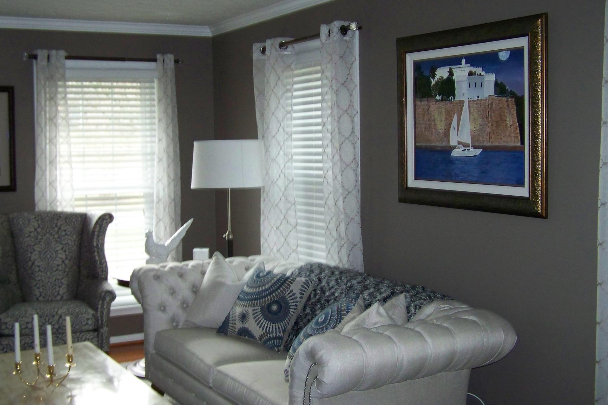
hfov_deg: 43.6
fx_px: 760
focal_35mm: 45
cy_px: 188
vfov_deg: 29.9
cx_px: 281
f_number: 2.8
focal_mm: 6.3
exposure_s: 1/40
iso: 200
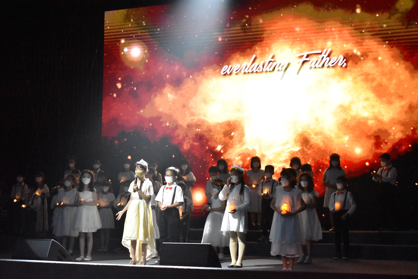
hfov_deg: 33.4
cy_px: 140
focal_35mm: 60
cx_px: 209
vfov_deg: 22.7
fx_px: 697
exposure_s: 1/200
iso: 10000
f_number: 4.8
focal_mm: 40
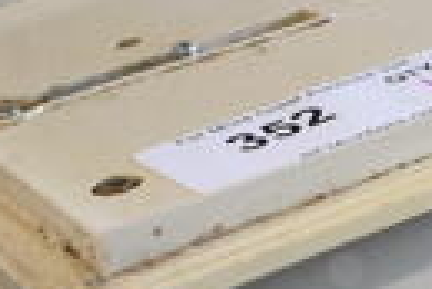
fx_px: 1526
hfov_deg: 15.4
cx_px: 552
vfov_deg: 10.5
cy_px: 405
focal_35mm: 127
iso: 800
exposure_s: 1/125
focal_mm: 18
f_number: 3.5
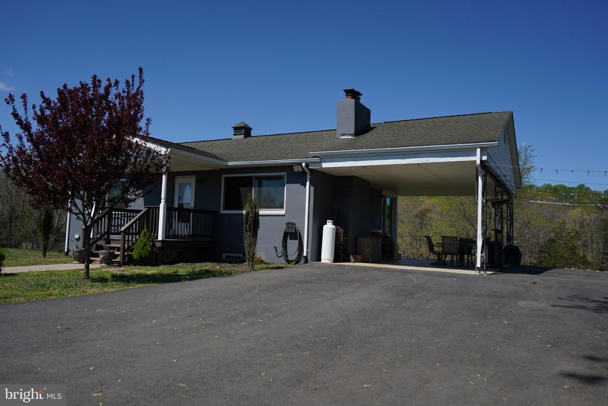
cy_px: 203
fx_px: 473
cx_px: 304
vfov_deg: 46.4
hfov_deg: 65.5
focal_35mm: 28
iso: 100
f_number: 4
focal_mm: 28
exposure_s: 1/2000
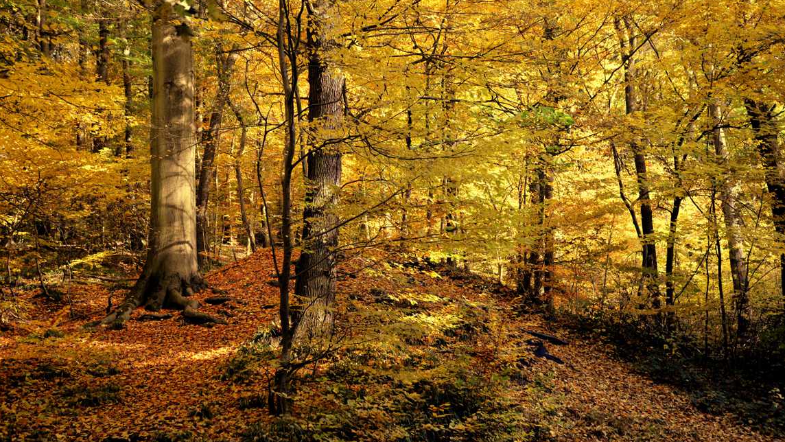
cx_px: 384
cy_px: 231
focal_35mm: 45
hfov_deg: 45.5
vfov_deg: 26.5
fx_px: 937
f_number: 4.5
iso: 400
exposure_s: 1/80
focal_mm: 42
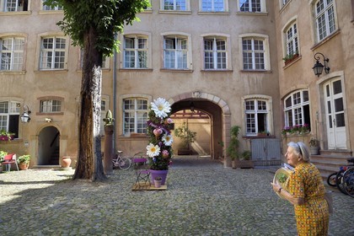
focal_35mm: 24
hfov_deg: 73.7
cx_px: 177
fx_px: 236
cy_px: 118
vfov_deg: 53.1
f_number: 7.1
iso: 200
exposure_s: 1/250
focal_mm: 24
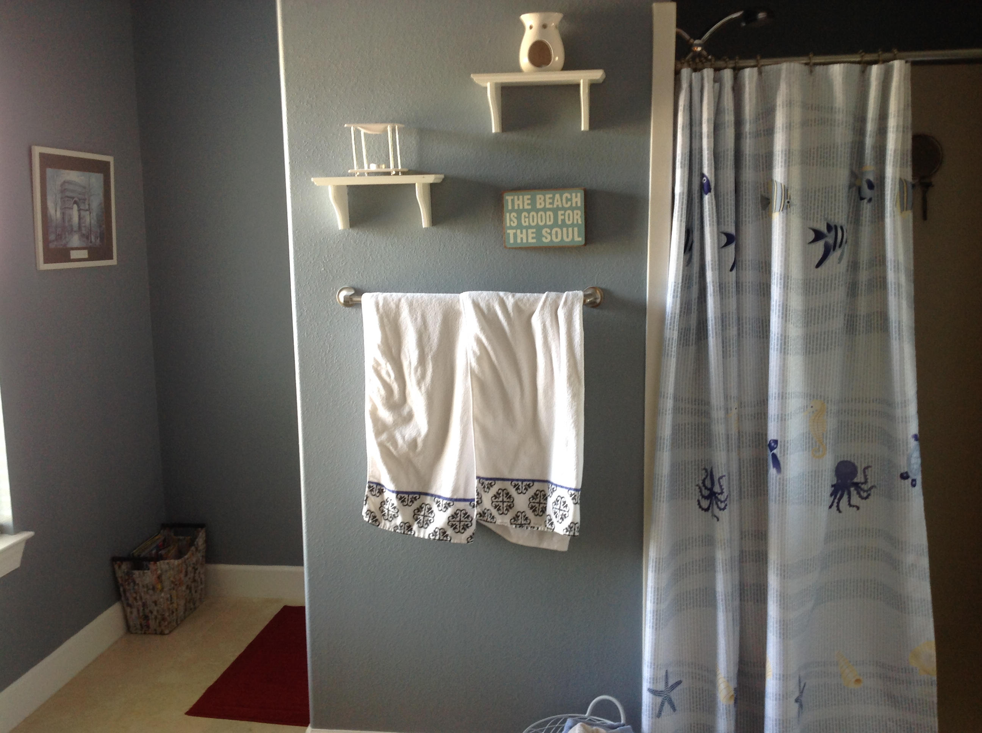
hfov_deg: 52.7
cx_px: 491
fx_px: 991
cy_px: 366
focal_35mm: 35
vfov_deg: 40.6
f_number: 2.4
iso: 80
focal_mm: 4.28
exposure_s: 1/15
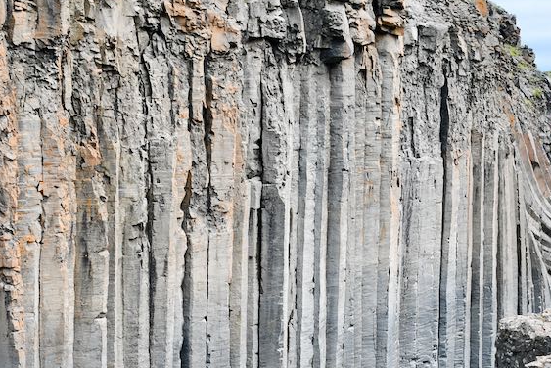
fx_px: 1256
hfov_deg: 24.7
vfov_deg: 16.4
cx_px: 269
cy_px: 337
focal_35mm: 82
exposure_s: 1/250
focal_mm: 28
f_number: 6.3
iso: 200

_ _ _

** The problem **
Ignore the images and quote every line of the listing exactly.

** Task solution **
hfov_deg: 43.6
fx_px: 760
focal_35mm: 45
cy_px: 188
vfov_deg: 29.9
cx_px: 281
f_number: 2.8
focal_mm: 6.3
exposure_s: 1/40
iso: 200
hfov_deg: 33.4
cy_px: 140
focal_35mm: 60
cx_px: 209
vfov_deg: 22.7
fx_px: 697
exposure_s: 1/200
iso: 10000
f_number: 4.8
focal_mm: 40
fx_px: 1526
hfov_deg: 15.4
cx_px: 552
vfov_deg: 10.5
cy_px: 405
focal_35mm: 127
iso: 800
exposure_s: 1/125
focal_mm: 18
f_number: 3.5
cy_px: 203
fx_px: 473
cx_px: 304
vfov_deg: 46.4
hfov_deg: 65.5
focal_35mm: 28
iso: 100
f_number: 4
focal_mm: 28
exposure_s: 1/2000
cx_px: 384
cy_px: 231
focal_35mm: 45
hfov_deg: 45.5
vfov_deg: 26.5
fx_px: 937
f_number: 4.5
iso: 400
exposure_s: 1/80
focal_mm: 42
focal_35mm: 24
hfov_deg: 73.7
cx_px: 177
fx_px: 236
cy_px: 118
vfov_deg: 53.1
f_number: 7.1
iso: 200
exposure_s: 1/250
focal_mm: 24
hfov_deg: 52.7
cx_px: 491
fx_px: 991
cy_px: 366
focal_35mm: 35
vfov_deg: 40.6
f_number: 2.4
iso: 80
focal_mm: 4.28
exposure_s: 1/15
fx_px: 1256
hfov_deg: 24.7
vfov_deg: 16.4
cx_px: 269
cy_px: 337
focal_35mm: 82
exposure_s: 1/250
focal_mm: 28
f_number: 6.3
iso: 200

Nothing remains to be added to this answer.